RECORDS FOR PROCESSING:
━━━━━━━━━━━━━━━━━━━━━━━━━━━━━━

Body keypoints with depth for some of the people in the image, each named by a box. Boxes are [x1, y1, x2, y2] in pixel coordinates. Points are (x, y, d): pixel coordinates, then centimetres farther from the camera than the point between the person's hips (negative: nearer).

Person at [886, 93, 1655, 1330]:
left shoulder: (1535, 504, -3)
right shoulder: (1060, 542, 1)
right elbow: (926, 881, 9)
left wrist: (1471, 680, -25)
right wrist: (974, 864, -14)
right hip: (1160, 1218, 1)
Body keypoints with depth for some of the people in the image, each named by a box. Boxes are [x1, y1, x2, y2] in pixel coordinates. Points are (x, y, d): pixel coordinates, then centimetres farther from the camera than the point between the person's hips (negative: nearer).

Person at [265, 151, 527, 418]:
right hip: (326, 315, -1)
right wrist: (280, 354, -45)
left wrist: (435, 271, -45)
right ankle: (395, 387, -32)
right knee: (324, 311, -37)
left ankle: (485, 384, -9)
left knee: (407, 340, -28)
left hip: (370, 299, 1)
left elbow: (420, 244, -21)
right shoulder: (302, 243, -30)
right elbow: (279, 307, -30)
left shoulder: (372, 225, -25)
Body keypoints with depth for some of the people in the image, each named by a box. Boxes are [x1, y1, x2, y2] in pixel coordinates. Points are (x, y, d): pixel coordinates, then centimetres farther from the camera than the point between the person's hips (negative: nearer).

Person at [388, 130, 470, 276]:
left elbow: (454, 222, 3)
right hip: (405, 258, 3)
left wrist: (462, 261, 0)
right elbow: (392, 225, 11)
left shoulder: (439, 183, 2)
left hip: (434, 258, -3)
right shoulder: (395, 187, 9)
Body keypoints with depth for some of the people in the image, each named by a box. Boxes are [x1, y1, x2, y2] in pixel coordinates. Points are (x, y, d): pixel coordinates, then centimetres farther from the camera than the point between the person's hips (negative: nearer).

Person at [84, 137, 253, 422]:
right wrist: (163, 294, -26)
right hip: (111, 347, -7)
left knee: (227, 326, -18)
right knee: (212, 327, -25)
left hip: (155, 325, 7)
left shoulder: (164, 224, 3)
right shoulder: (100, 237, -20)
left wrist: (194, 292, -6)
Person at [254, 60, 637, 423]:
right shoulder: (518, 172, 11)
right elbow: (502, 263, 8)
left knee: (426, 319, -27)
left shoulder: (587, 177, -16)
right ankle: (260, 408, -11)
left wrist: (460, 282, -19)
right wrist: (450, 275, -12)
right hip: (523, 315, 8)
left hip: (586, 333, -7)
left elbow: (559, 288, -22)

━━━━━━━━━━━━━━━━━━━━━━━━━━━━━━

TASK INSTRUCTIONS: In full and verbatim, repeat the records given above.

WORKED SOLUTION:
Body keypoints with depth for some of the people in the image, each named by a box. Boxes are [x1, y1, x2, y2] in pixel coordinates. Points are (x, y, d): pixel coordinates, then centimetres farther from the camera than the point between the person's hips (negative: nearer).

Person at [886, 93, 1655, 1330]:
left shoulder: (1535, 504, -3)
right shoulder: (1060, 542, 1)
right elbow: (926, 881, 9)
left wrist: (1471, 680, -25)
right wrist: (974, 864, -14)
right hip: (1160, 1218, 1)
Body keypoints with depth for some of the people in the image, each named by a box. Boxes are [x1, y1, x2, y2] in pixel coordinates. Points are (x, y, d): pixel coordinates, then centimetres farther from the camera than the point between the person's hips (negative: nearer).

Person at [265, 151, 527, 418]:
right hip: (326, 315, -1)
right wrist: (280, 354, -45)
left wrist: (435, 271, -45)
right ankle: (395, 387, -32)
right knee: (324, 311, -37)
left ankle: (485, 384, -9)
left knee: (407, 340, -28)
left hip: (370, 299, 1)
left elbow: (420, 244, -21)
right shoulder: (302, 243, -30)
right elbow: (279, 307, -30)
left shoulder: (372, 225, -25)
Body keypoints with depth for some of the people in the image, each named by a box. Boxes are [x1, y1, x2, y2] in pixel coordinates. Points are (x, y, d): pixel coordinates, then centimetres farther from the camera than the point between the person's hips (negative: nearer).

Person at [388, 130, 470, 276]:
left elbow: (454, 222, 3)
right hip: (405, 258, 3)
left wrist: (462, 261, 0)
right elbow: (392, 225, 11)
left shoulder: (439, 183, 2)
left hip: (434, 258, -3)
right shoulder: (395, 187, 9)
Body keypoints with depth for some of the people in the image, each named by a box. Boxes are [x1, y1, x2, y2] in pixel coordinates. Points are (x, y, d): pixel coordinates, then centimetres farther from the camera than the point between the person's hips (negative: nearer).

Person at [84, 137, 253, 422]:
right wrist: (163, 294, -26)
right hip: (111, 347, -7)
left knee: (227, 326, -18)
right knee: (212, 327, -25)
left hip: (155, 325, 7)
left shoulder: (164, 224, 3)
right shoulder: (100, 237, -20)
left wrist: (194, 292, -6)
Person at [254, 60, 637, 423]:
right shoulder: (518, 172, 11)
right elbow: (502, 263, 8)
left knee: (426, 319, -27)
left shoulder: (587, 177, -16)
right ankle: (260, 408, -11)
left wrist: (460, 282, -19)
right wrist: (450, 275, -12)
right hip: (523, 315, 8)
left hip: (586, 333, -7)
left elbow: (559, 288, -22)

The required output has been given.